In linear businesses, especially those like our e-commerce business, the trend of business volume is very obvious. With the user’s rest time, high in the day, low at night, buy buy buy during the day.

Another big feature of e-commerce platforms is that the daily traffic is very low compared with daishuang. The number of second creation on daishuang day may be ten times or even more than 100 times of the normal peak volume, which has a strong time scene.

From the lines of business, such as computing business, algorithm computation, statistic report, data processing, such as business, business types compared to online, can call time delay is not sensitive to the user submits the work and business, itself the processing time in seconds, minutes, hours, days, even so they can run after a period of time to complete. They also accept retries, and technically we should be more concerned about who retries them. User retry is not acceptable, but if the system helps retry, the user is not responsive.

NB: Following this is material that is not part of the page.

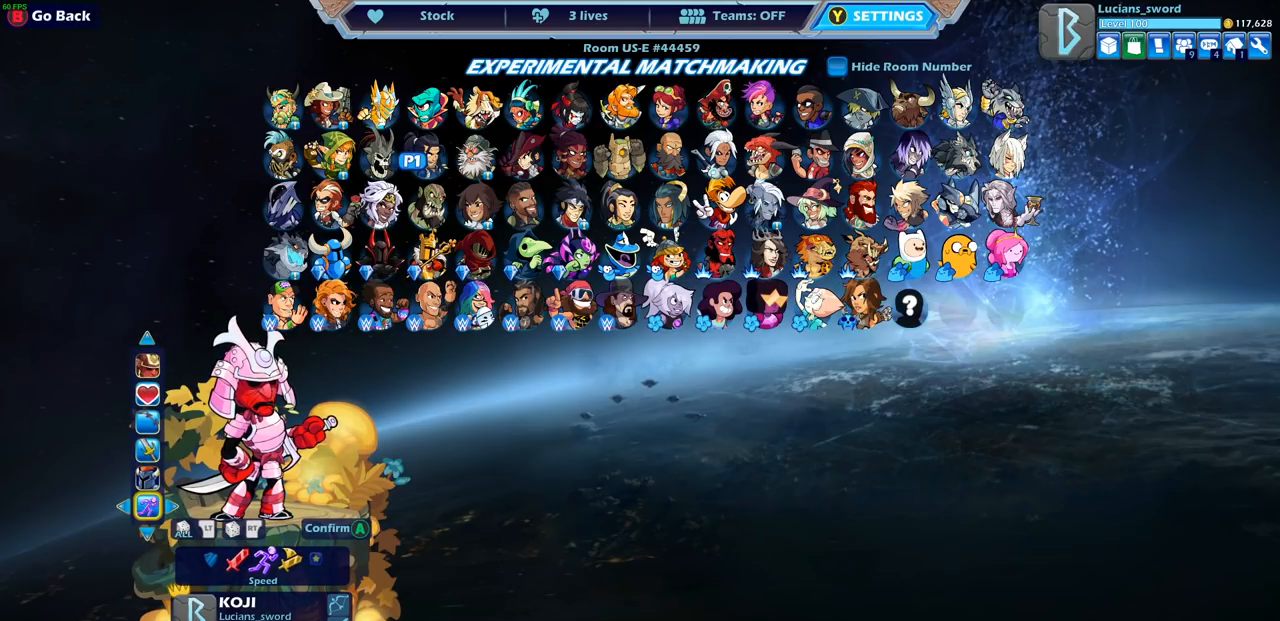
{"buttons": [], "left_stick": "center", "right_stick": "center", "events": [[83, "DPAD_RIGHT", "down"], [183, "DPAD_RIGHT", "up"], [400, "DPAD_LEFT", "down"], [500, "DPAD_LEFT", "up"]]}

In addition, the time scene of offline service is not as strong as that of online service. It can run at any time, and even shows the time characteristic of anti-online service. It has a low probability in the daytime and a high probability in the early morning.

The reason is also related to user behavior. For example, users submit a statistical type, wait for it to start running after 0 am, and receive the report before going to work the next morning.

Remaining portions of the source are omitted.